TASK DETAILS: Please copy the piece on the Minneapolis killings, everything from "A lawless regime" down to "What can I do?", and swap "regime" out for "government".

The killings in Minneapolis of Renee Good and Alex Pretti have been compared to the murder of George Floyd, because they all happened within a few miles of one another, and because of the outrage they inspired. There’s an important difference, though: In 2020 the United States was in turmoil, but it was still a state of law. Floyd’s death was followed by investigation, trial, and verdict—by justice. The Minneapolis Police Department was held accountable and ultimately made to reform.
No one should expect justice for Good and Pretti. Today, nothing stands in the way of the brutal tactics of ICE and the Border Patrol. While President Trump seems to be trying to defuse the mayhem he’s caused by reassigning a top commander, he is not withdrawing the federal agents from the state or allowing local authorities to investigate, let alone prosecute, them for their actions.
Authoritarianism doesn’t disappear with the news cycle. The administration’s automatic lies about the killings and slander of the victims are less a cover-up of facts than a display of utter contempt for them. Trump, Secretary of Homeland Security Kristi Noem, FBI Director Kash Patel, and other top officials seem to invite incredulity as a way to flex their power: We say black is white. Agree or you’re a criminal. When Stephen Miller recently claimed that geopolitics is ruled by the “iron laws” of “strength” and “force,” he was expressing the administration’s approach to domestic governance as well. Those words are iron laws on American streets.
The prelude to the violence of January 7 and 24 came not in Minneapolis on May 25, 2020, but in Washington, D.C., on January 6, 2021. Trump and his supporters were prevented from stealing an election and overthrowing the Constitution by democratic institutions—Congress, the courts, the police, the media, and public opinion. But the insurrection never ended. By the time Trump returned to power and pardoned the insurrectionists, almost half of the country believed that January 6 was a patriotic demonstration, a false-flag operation, or just no big deal. Throughout 2025, institutions that once restrained the presidency weakened or fell away one by one, until earlier this month Trump told The New York Times that the only limit to his power is his own mind. That same day, January 7, authoritarianism had its predictable consequence in freezing Minneapolis with the execution of Renee Good.
[Nick Miroff: Greg Bovino loses his job]
If rogue federal agents can shoot American citizens dead with total impunity, then it doesn’t matter whether state and local authorities, the courts, the media, the political opposition, and a mobilized public object. “ICE > MN,” Defense Secretary Pete Hegseth wrote on social media—an assertion of raw force, not constitutional authority. When Trump and his loyalists call protesters terrorists and warn that disobeying orders will get you killed, they strip away any illusion that the federal government respects the lives, let alone the rights, of those who oppose it—potentially half the population or more.
A lawless regime is an illegitimate one. If the country seems to have reached a breaking point in Minneapolis, this is why. And yet Minneapolis also offers a compelling answer to the question that democracy-loving Americans have asked for the past year: What can I do?

RECORDED INFORMATION:
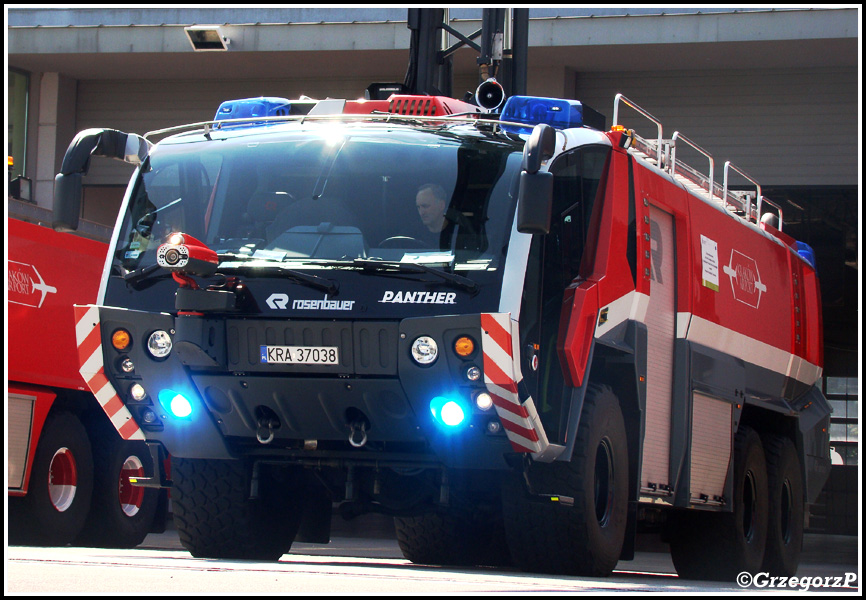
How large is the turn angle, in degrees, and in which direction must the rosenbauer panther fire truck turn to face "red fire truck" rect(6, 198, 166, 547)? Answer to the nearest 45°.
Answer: approximately 90° to its right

RESULT:
A lawless government is an illegitimate one. If the country seems to have reached a breaking point in Minneapolis, this is why. And yet Minneapolis also offers a compelling answer to the question that democracy-loving Americans have asked for the past year: What can I do?